The food is crazy delicious. Of course the main dish is rice and fish, but my host mom explained that she likes a variety of food. Everyone here eats out of one large bowl. Normally they eat with their hands, yet my family has adopted silverware after having been a host family for 6 years. Most of the dishes are very simple- lentils, french fries, rice, onions, etc. My favorite is the fruit, especially the MANGOS! They are so delicious! I eat about three a day because it also costs only one dollar for a kilo. I’m loving the food and so far no illness.
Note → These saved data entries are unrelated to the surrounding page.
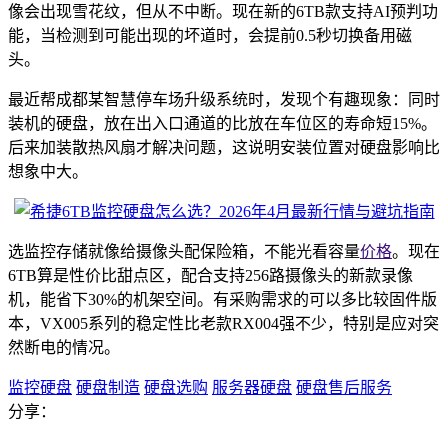
像会出现雪花纹，但从不中断。现在新的6TB款支持AI预判功
能，当检测到可能出现的坏道时，会提前0.5秒切换备用磁
头。
最近帮成都某智慧停车场升级系统时，发现个有趣现象：同时
装机的硬盘，放在出入口通道的比放在车位区的寿命短15%。
后来加装散热风扇才解决问题，这说明安装位置对硬盘影响比
想象中大。
选监控存储就像给摄像头配保险箱，不能光看容量
价格
。现在
6TB算是性价比甜点区，配合支持256路摄像头的新款录像
机，能省下30%的机架空间。有采购需求的可以多比较固件版
本，VX005系列的稳定性比老款RX004强不少，特别是应对突
然断电的情况。
监控硬盘
硬盘制造
硬盘选购
服务器硬盘
硬盘售后服务
分享：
My Host FamilySo the best part so far is my host family. They insist that I call them ” Mama” and “Papa” along with my three brothers and one sister. Here are their names so you can get some sort of idea of who I’m living with: Simon Pierre, Bernadette, Christian (26), Amelie (23), Pappi (17), and Benoit (9). My little brother Benoit already loves me so much– he follows me around, copies what I do, always wants to play and gets sad every time I have to leave. My very first night with the family almost felt like I was in the United States. We had spaghetti for dinner and after we all played UNO! I am super blessed to be living with a family that shares my beliefs and has made me feel at home so quickly.
As I said, there is so much that has happened and so many people I have met! I am really missing feeling dry and smelling clean, but I know I will soon get over that. There is so much talk about EBOLA and with one case emerging in Senegal, I am trying to enjoy each day and do as much as I can.